Apart from his Hospital charity, he left £300 from which young men could borrow free of interest to set themselves up in business. Records say the scheme worked well, none abusing their privilege. Various parishes had money to apprentice young lads. John Nash's tomb is in St.Helen's Church, near his old enemy, Colonel Dud Dudley. He left 5s. to the Town Clerk: 'so far as relates to his charitable bequests, to be publically read by the Town Clerk at the Guildhall of the said city, on the first Friday in Lent and he to receive for his trouble 5s'. The present Town Clerk has never read it and it is unlikely that this has been done this century; nor does it appear that the loan to young men to set them up in business has operated for a very long time.


Nash's Almshouses

Off New Street are Nash's Almshouses, originally intended, like St.Oswald's and Berkeley's for the aged, and to be known as Nash's Hospital. It still occupies the original site, and has given the name Nash's Passage to the narrow way in which it was approached. John Nash, in his will dated 1661, 'gave and devised to 16 trustees, property to be held in trust for pious and charitable uses'. but five acres of land, the site of the Royal Infirmary. Further almshouse were built on part of that land, which some years ago was demolished at the side of the old Cattle Market. The 25 old folk lived rent free, with a small pension, free coal and light, and had other benefits.
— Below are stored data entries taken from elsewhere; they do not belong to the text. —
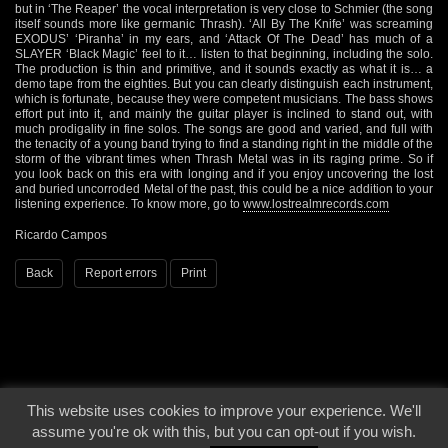
but in ‘The Reaper’ the vocal interpretation is very close to Schmier (the song
itself sounds more like germanic Thrash). ‘All By The Knife’ was screaming
EXODUS’ ‘Piranha’ in my ears, and ‘Attack Of The Dead’ has much of a
SLAYER ‘Black Magic’ feel to it… listen to that beginning, including the solo.
The production is thin and primitive, and it sounds exactly as what it is… a
demo tape from the eighties. But you can clearly distinguish each instrument,
which is fortunate, because they were competent musicians. The bass shows
effort put into it, and mainly the guitar player is inclined to stand out, with
much prodigality in fine solos. The songs are good and varied, and full with
the tenacity of a young band trying to find a standing right in the middle of the
storm of the vibrant times when Thrash Metal was in its raging prime. So if
you look back on this era with longing and if you enjoy uncovering the lost
and buried uncorroded Metal of the past, this could be a nice addition to your
listening experience. To know more, go to
www.lostrealmrecords.com
Ricardo Campos
Back
Report errors
Print
This website uses cookies to improve your experience. We'll
© 2000 - 2026 - Voices From The Darkside | Page origin: Dec. 04, 2000 |
Site
assume you're ok with this, but you can opt-out if you wish.
Notice
|
Privacy Policy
The New Street Hospital was not an altogether original foundation, for almshouses known as Throgmorton's had previously stood on the same site, and appeared to have been occupied chiefly, but not exclusively, by worn out soldiers. The site abutted on the City Walls, and after the seiges of the Civil War, it is conveivable that Throgmorton's almshouses became derelict, whilst the Civic exchequer, depleted y the fines of that war, was inadequate for their restoration, and Alderman Nash's endowment provided an opportune resource. Nash's house in New Street dates from the 16th century, and was probably built by John Nash's grandfather, for John was born there. It is likely that during the Royalist occupation of Worcester, Nash had fled the City, and that Dud Dudley, who wrote that when the war ended, his house in Worcester had been seized, and his wife turned out-of-doors, had occupied it. Dud further says that he produced shot for the garrison of Worcester, and when the recent restoration took place in 1963, the remains of a shot tower was found and destroyed.